Leonard is an associate professor of chemical and biological engineering in Northwestern’s McCormick School of Engineering. Kamat is an assistant professor of biomedical engineering in McCormick. Both are key members of Northwestern’s Center for Synthetic Biology.
‘Evolutionary rock and a hard place’
As the SARS-CoV-2 virus has mutated to create new variants, some treatments have become less effective in fighting the ever-evolving virus. Just last month, the U.S. Food and Drug Administration (FDA) paused several monoclonal antibody treatments, for example, due to their failure against the BA.2 omicron subvariant.
But even where treatments fail, the decoy nanoparticles in the new study never lost effectiveness. Leonard said this is because the decoys put SARS-CoV-2 “between an evolutionary rock and a hard place.”
SARS-CoV-2 infects human cells by binding its infamous spike protein to the human angiotensin-converting enzyme 2 (ACE2) receptor. A protein on the surface of cells, ACE2 provides an entry point for the virus.
“We kept testing our decoys against the new variants, and they just kept working.”
— Neha Kamat
To design decoy nanoparticles, the Northwestern team used nanosized particles (extracellular vesicles) naturally released from all cell types. They engineered cells producing these particles to overexpress the gene for ACE2, leading to many ACE2 receptors on the particles’ surfaces. When the virus came into contact with the decoy, it bonded tightly to these receptors rather than to real cells, rendering the virus unable to infect cells.
“For the virus to get into a cell, it has to bind to the ACE2 receptor,” Leonard said. “Decoy nanoparticles present an evolutionary challenge for SARS-CoV-2. The virus would have to come up with an entirely different way to enter cells in order to avoid the need to use ACE2 receptors. There is no obvious evolutionary escape route.”
In addition to being effective against drug-resistant viruses, decoy nanoparticles come with several other benefits. Because they are biological (rather than synthetic) materials, the nanoparticles are less likely to elicit an immune response, which causes inflammation and can interfere with the drug’s efficacy. They also exhibit low toxicity, making them particularly well-suited for use in sustained or repeated administration for treating severely ill patients.
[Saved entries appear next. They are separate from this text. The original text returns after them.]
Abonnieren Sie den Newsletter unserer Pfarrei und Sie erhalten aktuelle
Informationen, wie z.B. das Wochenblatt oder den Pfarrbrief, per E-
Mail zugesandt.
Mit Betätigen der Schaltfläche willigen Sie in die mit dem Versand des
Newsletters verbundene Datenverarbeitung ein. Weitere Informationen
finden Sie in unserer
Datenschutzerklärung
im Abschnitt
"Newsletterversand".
When the COVID-19 pandemic began, researchers and clinicians experienced an unnerving gap between discovering the virus and developing new drugs to treat it. For the next pandemic, decoy nanoparticles could provide a quick, effective treatment before vaccines are developed.
“The decoy strategy is one of the most immediate things you can try,” Leonard said. “As soon as you know the receptor that the virus uses, you can start building decoy particles with those receptors. We could potentially fast-track an approach like this to reduce severe illness and death in the crucial early stages of future viral pandemics.”
Reference: “Elucidating Design Principles for Engineering Cell-Derived Vesicles to Inhibit SARS-CoV-2 Infection” by Taylor F. Gunnels, Devin M. Stranford, Roxana E. Mitrut, Neha P. Kamat and Joshua N. Leonard, 7 April 2022, Small.
The study was supported by the National Science Foundation (grant numbers 1844219 and 1844336) and a gift from Kairos Ventures.